Reproducible example

[project]
name="test-project"
channels=["conda-forge"]
platforms=["linux-64"]
conda-pypi-map={}

[system-requirements]
libc = "2.26"

[feature.dev.dependencies]
python = "3.11"
setuptools = "70.0.0"
pip = "24.0.*"
streamlit = "1.35.0"
mlflow = "2.13.1"

[environments]
default = ["dev"]

With the above pixi.toml file, when I run pixi install and monitor memory usage using htop, I see that RAM goes beyond 5GB. But when I run pixi install using the following pixi.toml file and monitor RAM using htop, it does not exceed 2GB

[project]
name="test-project"
channels=["conda-forge"]
platforms=["linux-64"]
conda-pypi-map={}

[system-requirements]
libc = "2.26"

[feature.dev.dependencies]
python = "3.11"
setuptools = "70.0.0"
pip = "24.0.*"
# streamlit = "1.35.0"
# mlflow = "2.13.1"

[feature.dev.pypi-dependencies]
streamlit = "==1.35.0"
mlflow = "==2.13.1"

[environments]
default = ["dev"]

Issue description

I do not understand why there is such a discrepancy in memory usage when downloading the same packages from conda vs when getting if from pypi. How would I go about tracking the source of the discrepancy?

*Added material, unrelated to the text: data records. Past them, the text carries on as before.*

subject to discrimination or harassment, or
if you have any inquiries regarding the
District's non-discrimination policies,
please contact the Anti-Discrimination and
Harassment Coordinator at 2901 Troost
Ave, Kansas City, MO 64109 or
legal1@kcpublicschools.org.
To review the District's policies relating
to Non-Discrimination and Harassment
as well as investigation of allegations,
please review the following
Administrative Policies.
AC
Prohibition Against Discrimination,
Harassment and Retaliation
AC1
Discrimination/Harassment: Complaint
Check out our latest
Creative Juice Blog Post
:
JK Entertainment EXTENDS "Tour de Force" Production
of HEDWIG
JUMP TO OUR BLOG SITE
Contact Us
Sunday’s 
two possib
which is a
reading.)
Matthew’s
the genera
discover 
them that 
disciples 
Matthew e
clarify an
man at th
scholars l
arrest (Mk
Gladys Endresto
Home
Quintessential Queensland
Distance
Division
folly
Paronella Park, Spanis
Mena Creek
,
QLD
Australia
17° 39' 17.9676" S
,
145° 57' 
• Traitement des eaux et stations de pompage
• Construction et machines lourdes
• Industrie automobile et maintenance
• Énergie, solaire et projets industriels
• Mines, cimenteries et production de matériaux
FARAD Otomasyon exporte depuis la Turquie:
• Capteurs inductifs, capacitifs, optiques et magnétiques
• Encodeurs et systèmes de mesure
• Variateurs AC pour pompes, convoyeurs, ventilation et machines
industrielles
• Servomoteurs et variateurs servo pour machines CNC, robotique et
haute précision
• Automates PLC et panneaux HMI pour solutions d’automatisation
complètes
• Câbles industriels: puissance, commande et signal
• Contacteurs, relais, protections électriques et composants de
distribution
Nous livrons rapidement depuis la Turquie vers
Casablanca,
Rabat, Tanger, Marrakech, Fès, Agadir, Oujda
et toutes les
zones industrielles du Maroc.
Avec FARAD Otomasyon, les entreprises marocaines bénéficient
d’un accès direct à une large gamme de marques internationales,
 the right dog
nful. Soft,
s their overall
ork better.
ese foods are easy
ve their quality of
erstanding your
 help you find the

Additionally, is it possible to specify the maximum amount of memory or number of workers the pixi install process uses?

Expected behavior

I would expect the memory usage of pixi install to be roughly the same for both pixi.toml files.

ruben-arts commented 2 weeks ago

The issue is related to our solvers, when using the pypi dependencies for those package you'll only have to solve them against a known python version, which comes from the conda solve. Adding the package to the conda solve results in testing much more options in the same conda solve. Resulting in one big solve instead of two serial small solves.

We'll never be able to create the same amount of memory being used for one big solve than two smaller solves but the memory concern is valid.

I'll as @baszalmstra if he has any ideas on how to implement a memory limit, as I'm unsure how that would work.